• **REQUIRED WORK**: Lines containing "daty": state how many there are in these entries, and write only that number.

• **SUPPLIED RECORDS**:
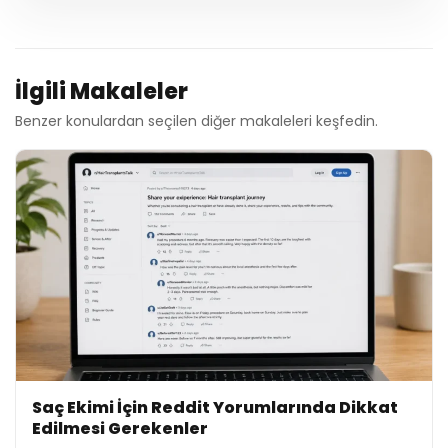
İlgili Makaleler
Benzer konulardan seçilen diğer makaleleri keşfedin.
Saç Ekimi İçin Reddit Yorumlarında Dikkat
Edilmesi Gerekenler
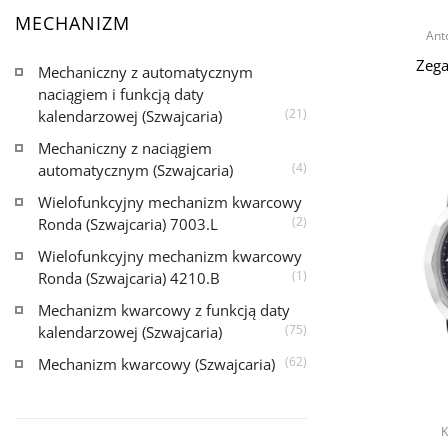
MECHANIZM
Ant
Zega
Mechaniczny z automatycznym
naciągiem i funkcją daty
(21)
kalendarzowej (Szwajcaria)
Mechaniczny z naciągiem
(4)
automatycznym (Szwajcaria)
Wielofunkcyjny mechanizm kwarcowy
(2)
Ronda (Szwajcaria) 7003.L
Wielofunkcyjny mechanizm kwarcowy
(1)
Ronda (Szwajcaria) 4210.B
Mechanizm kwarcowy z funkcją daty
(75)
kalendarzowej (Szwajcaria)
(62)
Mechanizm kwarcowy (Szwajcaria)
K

--

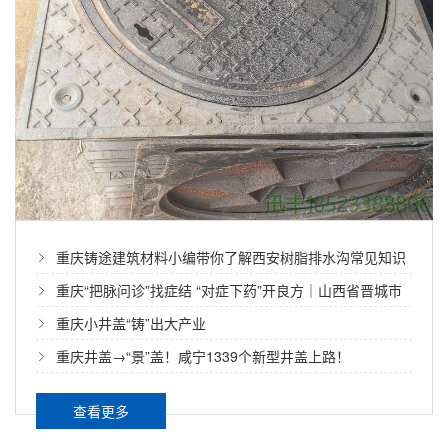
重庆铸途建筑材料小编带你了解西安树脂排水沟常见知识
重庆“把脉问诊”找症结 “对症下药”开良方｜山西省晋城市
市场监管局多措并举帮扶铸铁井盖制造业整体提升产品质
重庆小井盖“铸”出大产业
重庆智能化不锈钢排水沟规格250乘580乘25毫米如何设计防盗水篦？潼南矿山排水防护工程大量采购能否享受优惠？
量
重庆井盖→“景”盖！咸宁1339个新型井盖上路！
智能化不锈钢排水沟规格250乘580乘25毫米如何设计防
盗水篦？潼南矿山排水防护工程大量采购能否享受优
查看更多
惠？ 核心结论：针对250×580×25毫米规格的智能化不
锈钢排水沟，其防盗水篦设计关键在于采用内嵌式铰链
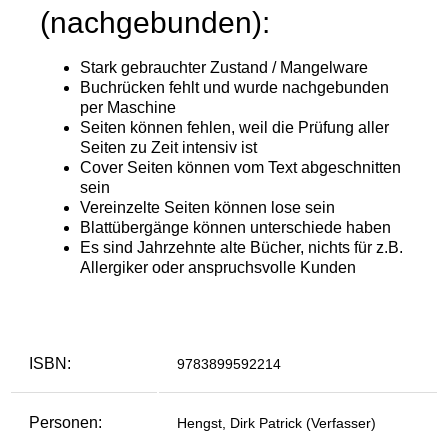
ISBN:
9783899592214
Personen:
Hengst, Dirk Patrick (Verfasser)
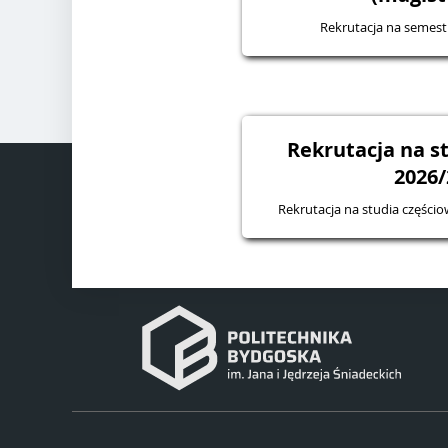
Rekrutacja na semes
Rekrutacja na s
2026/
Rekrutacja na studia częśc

• **EXERCISE ANSWER**: 2